At the young, ripe age of 25 my son was diagnosed with a rare heart disease.  He was the first of our family to ever experience this condition.  In less than five years he would need two major organs, a heart and a kidney, to survive.  After two and a half years of disbelief and denial, our family would spend approximately two years traveling to different locations outside of the Cincinnati area, sometimes requiring him to travel almost 100 miles one way, two to three times a week, numerous stays in facilities, seeking approval for a double transplant.  So imagine the debacle we faced, when only two-weeks after he was approved for the double transplant, at Lexington Medical Center, in Kentucky, a miracle within itself, to witness his death.  We went from joy to devastation.  More traumatic, our family would endure six losses within a matter of nine months.

Now experiencing the most devastating moment of my life, the death of my son, I lie on the floor in my bathroom, heart aching in pain, unable to breathe because the room has lost all its air, balling uncontrollably unable to be comforted by anyone, when the Lord speaks to me and says, “Rachel, this is going to be “Good Grief”!  I stopped crying, not because I was comforted; however, because I am mad!  How could this much sorrow, ache and pain to the point that I want to lie here and die, be good?  Needles s to say, I am so angry, I have stopped crying and have gotten into bed.  

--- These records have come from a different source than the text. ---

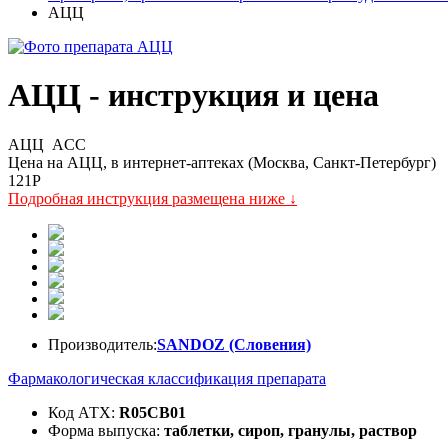
АЦЦ
АЦЦ - инструкция и цена
АЦЦ
ACC
Цена на АЦЦ, в интернет-аптеках (Москва, Санкт-Петербург)
121
P
Подробная инструкция размещена ниже ↓
Производитель:
SANDOZ (Словения)
Фармакологическая классификация препарата
Код АТХ:
R05CB01
Форма выпуска:
таблетки, сироп, гранулы, раствор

We have learned one of our enemies’ greatest tactics is fear. So our greatest combat must be Faith. As Abraham conquers his insurmountable mountain were he must make his greatest sacrifice and as David slays the formidable giant Goliath, who terrifies the armies of the Most High, declaring to Saul, {paraphrasing} First, I cannot let this enemy defy the name of the Lord and second, your men cannot win because they are paralyzed by what they “see” a giant, I cannot help how big he is for me, it’s just another ‘bear”! I am moved from “believing, He is God to “trusting” in our God as I battle my most devastating obstacle, GRIEF!   Your giant/mountain may not be GRIEF. Substitute Grief for whatever your debacle; however, find out what David meant when he said, Saul, you see the Giant, but for me it’s just another bear!